• **EXERCISE DETAILS**
Give back only the lines in the records below from the one with "[73,287,179,304] CPP(src/oglcpp) ->" to the one with "(112, 591) none", both inclusive, word for word.

[Records excerpted from a collection]

------------------------------------------------

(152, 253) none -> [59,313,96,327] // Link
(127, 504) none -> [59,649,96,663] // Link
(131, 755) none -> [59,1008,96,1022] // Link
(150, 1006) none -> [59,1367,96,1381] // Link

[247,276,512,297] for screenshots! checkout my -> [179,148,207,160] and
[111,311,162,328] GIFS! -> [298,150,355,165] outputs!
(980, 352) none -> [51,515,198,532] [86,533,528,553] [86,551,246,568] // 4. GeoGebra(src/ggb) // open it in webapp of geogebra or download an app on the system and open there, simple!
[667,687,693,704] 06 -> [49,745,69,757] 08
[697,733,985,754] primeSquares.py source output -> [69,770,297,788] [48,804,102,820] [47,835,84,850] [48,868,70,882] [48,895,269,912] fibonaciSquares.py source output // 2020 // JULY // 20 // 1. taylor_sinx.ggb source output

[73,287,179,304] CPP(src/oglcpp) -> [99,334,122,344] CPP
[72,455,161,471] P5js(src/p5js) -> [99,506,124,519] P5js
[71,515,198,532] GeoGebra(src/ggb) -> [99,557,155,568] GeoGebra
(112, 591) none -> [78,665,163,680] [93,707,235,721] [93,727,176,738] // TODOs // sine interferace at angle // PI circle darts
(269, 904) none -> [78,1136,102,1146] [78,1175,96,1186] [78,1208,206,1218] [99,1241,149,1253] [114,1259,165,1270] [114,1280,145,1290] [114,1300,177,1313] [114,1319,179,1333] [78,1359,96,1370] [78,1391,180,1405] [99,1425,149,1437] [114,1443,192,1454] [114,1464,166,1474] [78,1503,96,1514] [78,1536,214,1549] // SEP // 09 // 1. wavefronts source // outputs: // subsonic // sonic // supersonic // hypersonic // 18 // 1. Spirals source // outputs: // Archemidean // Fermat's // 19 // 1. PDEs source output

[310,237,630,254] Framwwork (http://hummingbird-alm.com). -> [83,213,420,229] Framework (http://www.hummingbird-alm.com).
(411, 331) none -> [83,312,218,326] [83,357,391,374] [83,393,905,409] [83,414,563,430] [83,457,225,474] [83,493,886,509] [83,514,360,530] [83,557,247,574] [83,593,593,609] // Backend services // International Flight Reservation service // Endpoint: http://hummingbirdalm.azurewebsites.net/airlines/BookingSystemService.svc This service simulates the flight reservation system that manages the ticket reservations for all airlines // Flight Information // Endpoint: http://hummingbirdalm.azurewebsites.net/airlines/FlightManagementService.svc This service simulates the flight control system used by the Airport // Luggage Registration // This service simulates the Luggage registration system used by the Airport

------------------------------------------------

• **ANSWER SECTION**
[73,287,179,304] CPP(src/oglcpp) -> [99,334,122,344] CPP
[72,455,161,471] P5js(src/p5js) -> [99,506,124,519] P5js
[71,515,198,532] GeoGebra(src/ggb) -> [99,557,155,568] GeoGebra
(112, 591) none -> [78,665,163,680] [93,707,235,721] [93,727,176,738] // TODOs // sine interferace at angle // PI circle darts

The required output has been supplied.